Zero, una serie Netflix perfettamente normale e necessaria
Zero è la nuova serie Netflix italiana, incentrata su un ragazzo afrodiscendente con il potere dell'invisibilità. Ecco perché è imperdibile.
Dovremmo pensare con più attenzione quando usiamo la parola “novità”, perché dire che qualcosa è nuovo non coincide con dire che è buono, e magari non è neanche effettivamente una novità, a ben vedere… Ecco, ce lo siamo tolto dall’organismo, ora possiamo parlare di Zero.
Per la serie Netflix arrivata sulla piattaforma il 21 aprile userei altri aggettivi, ovvero “importante”, “rilevante”, “necessaria”. Lo show è ispirato al libro Non ho mai avuto la mia età di Antonio Dikele Distefano, qui anche ideatore, e racconta la storia di Omar, nome in codice Zero. Omar vive nel quartiere (fittizio) del Barrio, nella periferia di Milano, insieme a padre e sorella. Un giorno scopre di poter diventare invisibile e si troverà coinvolto nel salvataggio del quartiere dalla gentrification, con un gruppo di nuovi amici, un amore complicato e un sacco di misteri da scoprire.
La serie fa un buon uso del superpotere come metafora, ribaltando le conseguenze dell’invisibilità sociale e trasformandolo in uno strumento di rivalsa. I personaggi sono ben costruiti, realistici e dinamici, il ritmo tiene alta l’attenzione e il finale ci lascia con la voglia di saperne di più, quindi l’operazione può dirsi ampiamente riuscita. Certo, il formato degli episodi (8 da circa 20 minuti l’uno) predilige la scorrevolezza a discapito di transizioni narrative solide, quindi ogni tanto sembra di correre senza aver dedicato sufficiente tempo al gran numero di spunti, ma in sostanza Zero è divertente e godibile, con una regia pulita, colori pop alla Netflix e una storia su cui vale la pena investire.

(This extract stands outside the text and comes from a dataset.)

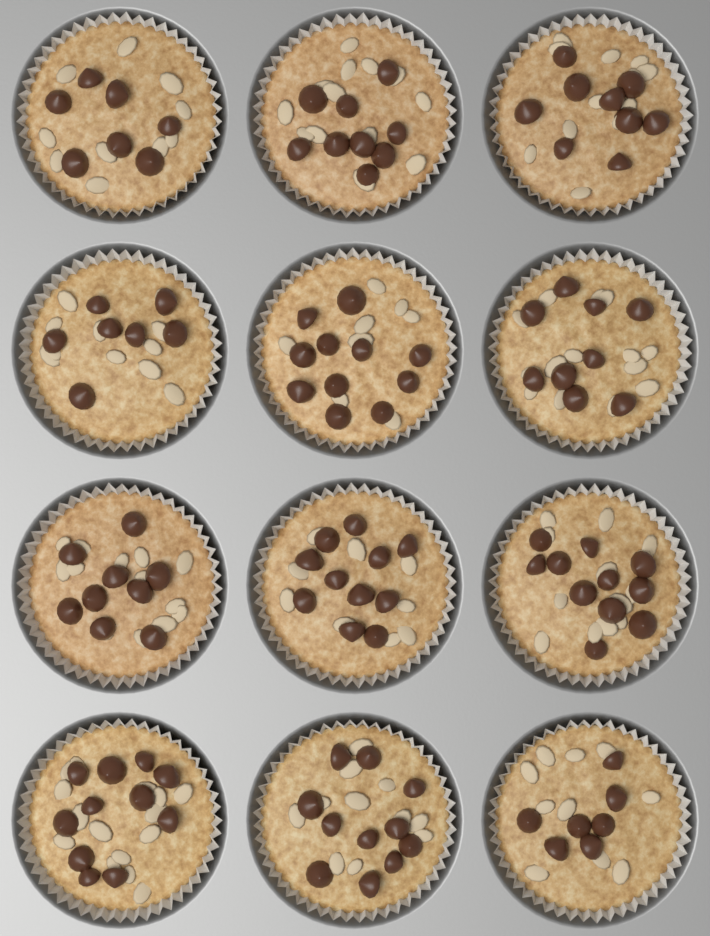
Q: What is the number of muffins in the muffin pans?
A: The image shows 12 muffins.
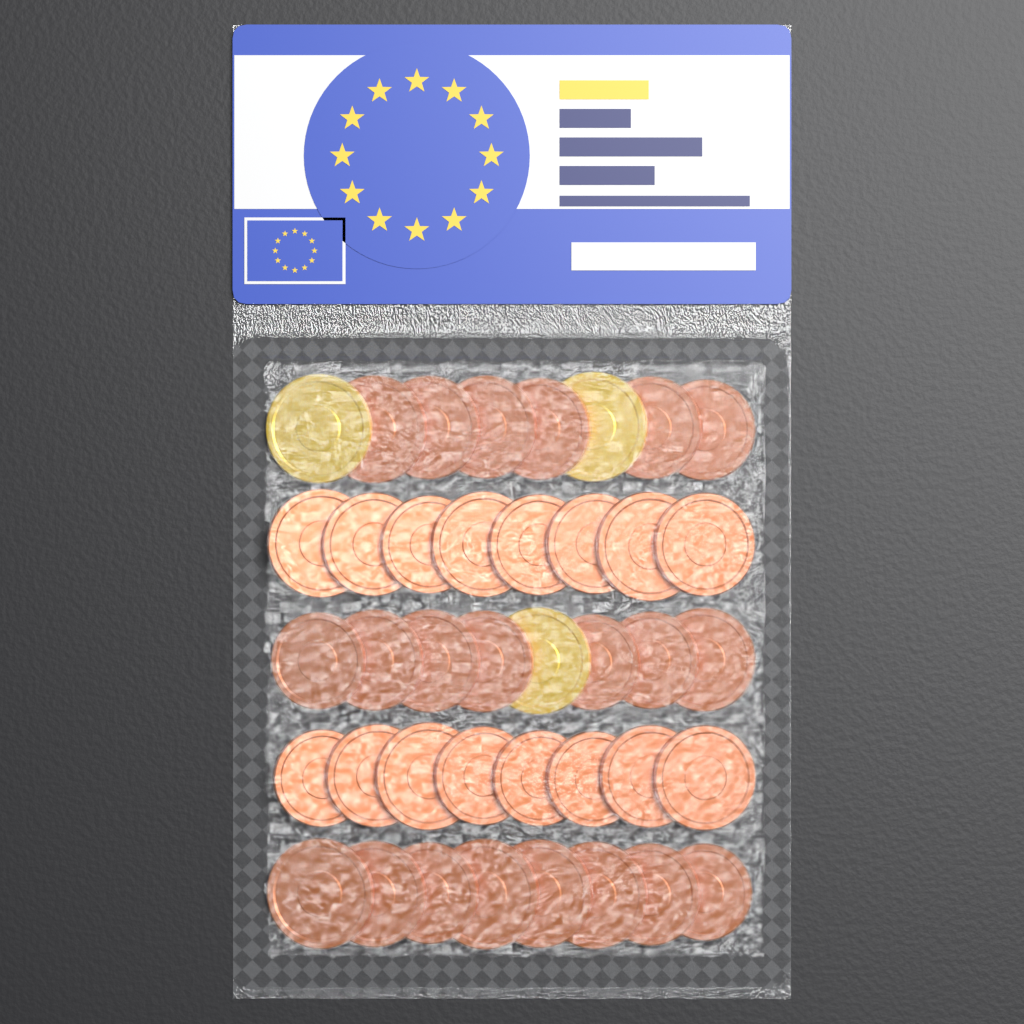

Come mai a Antonio Dikele Distefano viene l’orticaria quando sente pronunciare la parola “novità”? Perché di Zero si parla proprio in termini assoluti di atipicità, dato che i protagonisti della sua storia sono ragazzi neri, afrodiscendenti di seconda generazione. Lo stesso Dikele Distefano si sente chiamare “nuovo italiano” dal 1993 e giustamente a quasi 30 anni si sarebbe un po’ scocciato di pascolare nel recito di “gli altri”, come se l’italianità non fosse anche sua di diritto. Ecco perché la crew di Zero ci tiene tanto a parlare di normalità e di normalizzazione, perché le loro vite e le loro facce nella storia italiana non sono nuove per niente. Si parla comunque di un cast e di un focus narrativo splendido e necessario, a lungo atteso e finalmente arrivato, evviva, quindi è una vittoria, una conquista, una riappropriazione, non una novità (anche se di vittoria vera parleremo quando sarà a maggioranza nera anche il cast tecnico, la regia, la produzione ecc…)
Zero è un importantissimo passo verso la rappresentazione autentica dell’Italia, un passo che non a caso segue orme netflixiane di esplorazione della narrazione di genere. Come già Luna Nera e Curon, Zero utilizza infatti l’elemento fantasy/soprannaturale per raccontare storie quotidiane, perfettamente umane, familiari, si potrebbe dire normali. Zero non ha da salvare il mondo, ma un quartiere, il suo microcosmo. Lo fa grazie alla collaborazione e alle sue emozioni, ma pare proprio che qualcosa di più grande del Barrio sia già in attesa subito oltre il finale di stagione.